**Work to complete:**
Find the "hfov_deg: 27.0" line in the records below and repeat it and every later line exactly, up to the last; do not include pictures.

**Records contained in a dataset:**
..........

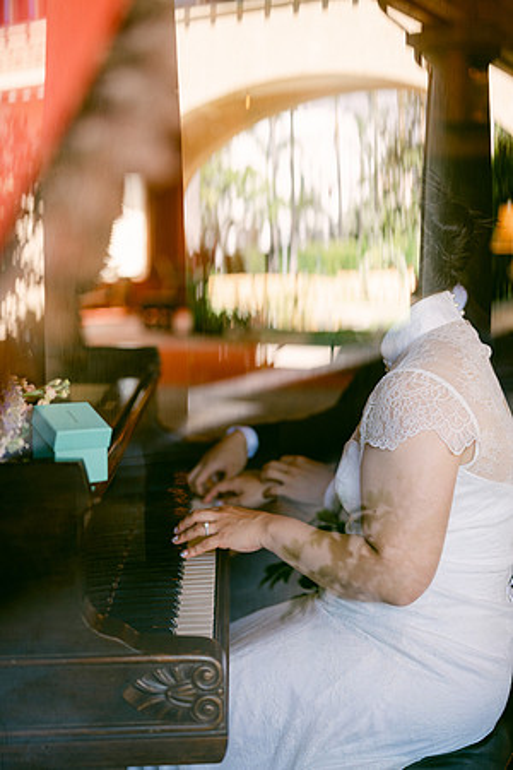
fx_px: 1069
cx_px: 256
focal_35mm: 50
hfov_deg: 27.0
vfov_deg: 39.6
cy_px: 385
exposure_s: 1/125
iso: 180
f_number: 1.8
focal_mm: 50
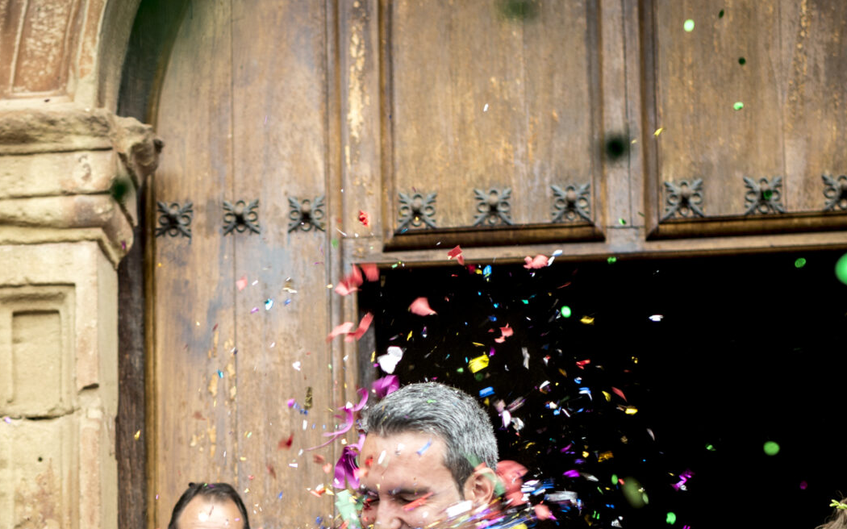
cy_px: 630
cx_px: 169
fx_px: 2008
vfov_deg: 14.5
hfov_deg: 23.5
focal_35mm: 87
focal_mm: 35
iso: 400
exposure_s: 1/200
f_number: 2.8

..........

**Reply:**
hfov_deg: 27.0
vfov_deg: 39.6
cy_px: 385
exposure_s: 1/125
iso: 180
f_number: 1.8
focal_mm: 50
cy_px: 630
cx_px: 169
fx_px: 2008
vfov_deg: 14.5
hfov_deg: 23.5
focal_35mm: 87
focal_mm: 35
iso: 400
exposure_s: 1/200
f_number: 2.8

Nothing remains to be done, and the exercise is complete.